Battlefields and home fronts: Germany 100 years later
A Q&A with NYU guest lecturer Molly Nolan, addressing the correlations between Germany in 1918 and Germany in 2018.
By Sedonia Martin on March 12, 2018

As part of the College of Liberal Arts' WWI centennial speaker series, Molly Nolan, professor of modern European history at NYU, will present a lecture, “Battlefields and Home Fronts,” on Tuesday, March 13, at 5 p.m. in CLA room 4310.
The lecture is free and open to the public.
Professor Nolan will address the correlations between Germany in 1918 and 2018. A specialist in German social and labor history and the politics of the Holocaust and World War II, Nolan is the author of five books and numerous articles dealing with European-American relations. She is now researching the intersections between human rights and neoliberalism from the 1970s to the present.
You’ve spent your career studying German social and labor history (and more); why have you focused on this subject?

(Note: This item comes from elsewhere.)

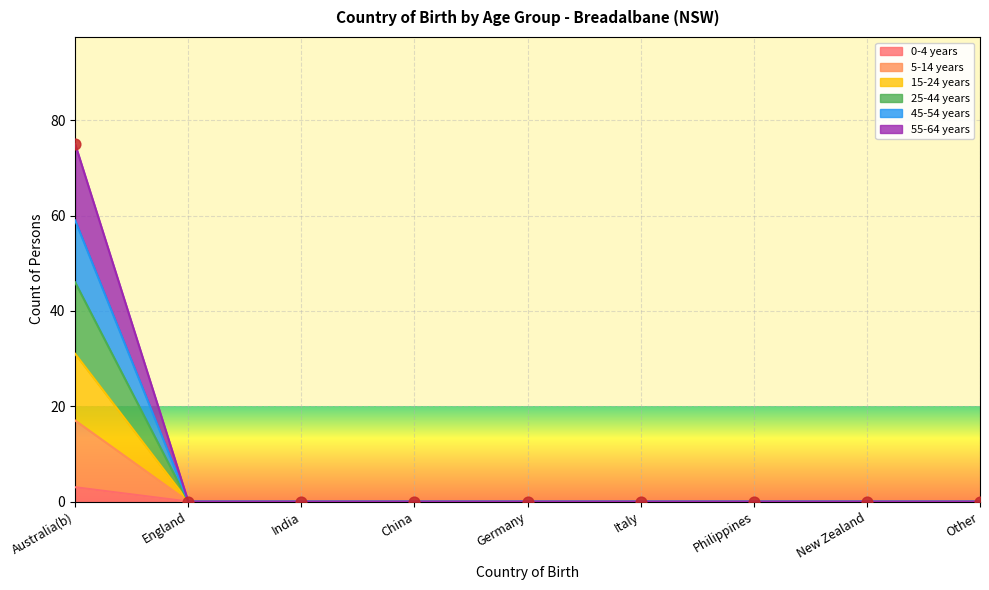

What are all the series names shown in the legend?

0-4 years, 5-14 years, 15-24 years, 25-44 years, 45-54 years, 55-64 years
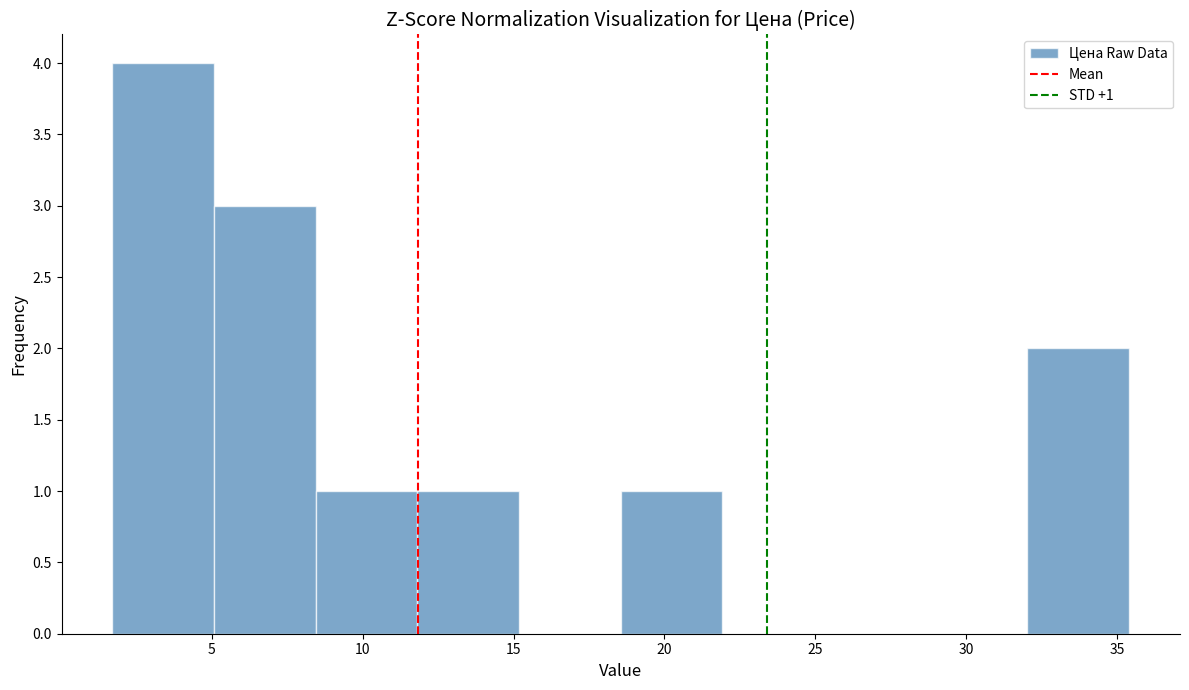

Which range on the x-axis has the tallest bar?

1.5 to 5.0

Modern German history touches on many of the most complex, fascinating and troubling developments of the past century: war and revolution; social democracy and communism; Nazism, anti-Semitism and racism; the divisions and conflicts of the Cold War and the newer problems of the post-Cold War world in which we now live. It has given my students and me a chance to explore economic transformations of many sorts, the contested impact of America in Europe, and a hundred-plus years of feminism and anti-feminism. Germany experienced and perpetrated the worse horrors of the 20th century and in its second half, displayed some of its economic and political successes. It is a fascinating object of study in and of itself and a microcosm of the twentieth century.

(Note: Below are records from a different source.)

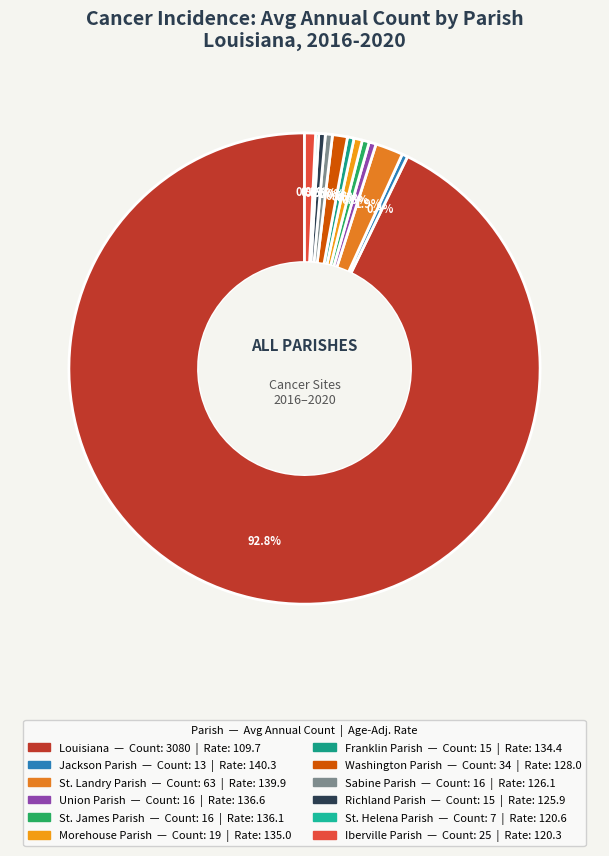

Rank the categories by value from lowest to highest.

St. Helena Parish, Jackson Parish, Franklin Parish, Richland Parish, Union Parish, St. James Parish, Sabine Parish, Morehouse Parish, Iberville Parish, Washington Parish, St. Landry Parish, Louisiana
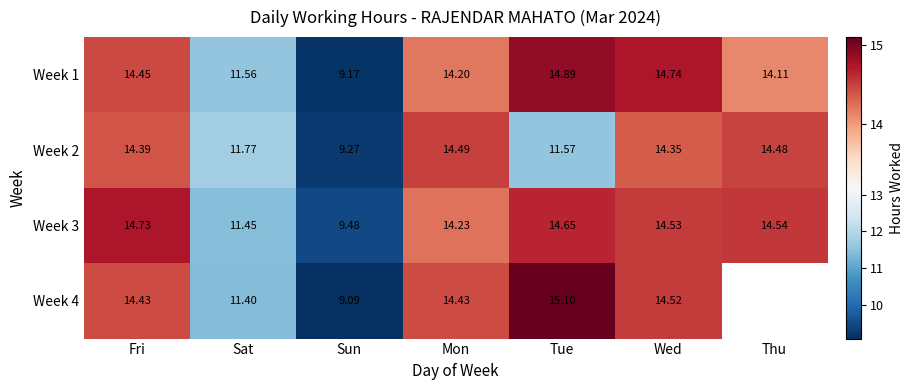

What is the average value of the Week 2 series?

12.9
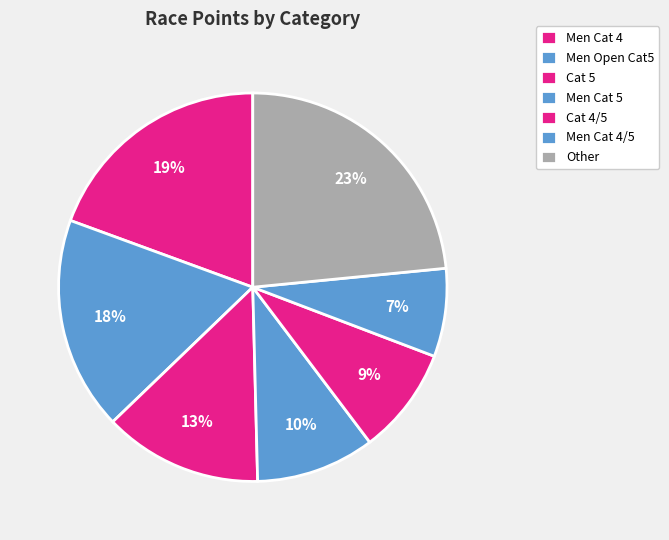

Count the number of slices in the pie.

7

What are some of the correlations between Germany in 1918 and now? How are these correlations impacting Germany today?
Germany in 2018 looks at first glance not at all like Germany in 1918. Today it has enjoyed over 70 years of peace, rather than four years of total war. It is the most prosperous country in Europe and a global economic leader, whereas in 1918, it was economically disrupted and militarily defeated and soon to owe vast reparations to Britain and France and lose its colonies. Domestic class tensions and political divisions were enormous and the newly established republic was unpopular and unstable.
That said, all is not well in the Federal Republic today, despite its legitimacy and economic success. The long-stable, two-party system has weakened, and there is growing criticism of elites and of the European Union. The former Communist East still feels it is the disadvantaged part of the nation. After Germany took in over 1 million refugees in 2015, anti-refugee and anti-Muslim sentiment is growing. A new far-right, ethno-nationalist party, the Alternative for Germany, is now the third-largest party in Germany.
Most commentators don’t draw parallels between 2018 and 1918 but rather between 2018 and the early 1930s as Hitler rose to power. They ask if there is danger that fascism will return. I don’t see the danger of a new Hitler overthrowing the democratic government. I do worry about Germany, like many other European countries and the US, moving farther to the right, becoming less democratic, more illiberal and authoritarian, more isolationist and more racist and Islamophobic.
Why should this matter to the United States? Is it important to our social and labor history?
Germany and the United States have long had intense economic, political and cultural relations; over the 20th century they have been economic and cultural competitors, enemies, and, since 1945, close allies. People, ideas, goods, cultural products and economic models flow back and forth across the Atlantic. What has happened and is happening within these two nation states is shaped by what happens outside them. Most recently, each nation has been preoccupied by similar refugee concerns, the financial crisis of 2008, the rise of populist radical right parties, and concerns about climate change and wars or the threat thereof. Each nation has responded in ways that are sometimes similar and often different, especially about climate change and nuclear weapons. But what happens in Germany and Europe effects what happens here and vice versa.
How do you make this subject matter interesting to students of the social media age?
Germany is a country that seems to be perennially interesting to students, especially the World Wars and National Socialism. When I teach about Germany as when I teach about the global economy or human rights and Americanization or consumer culture, I try to make the present a puzzle that can only be understood by looking at how it developed over time. I try to show that the world hasn’t always been as it is now and need not always be so.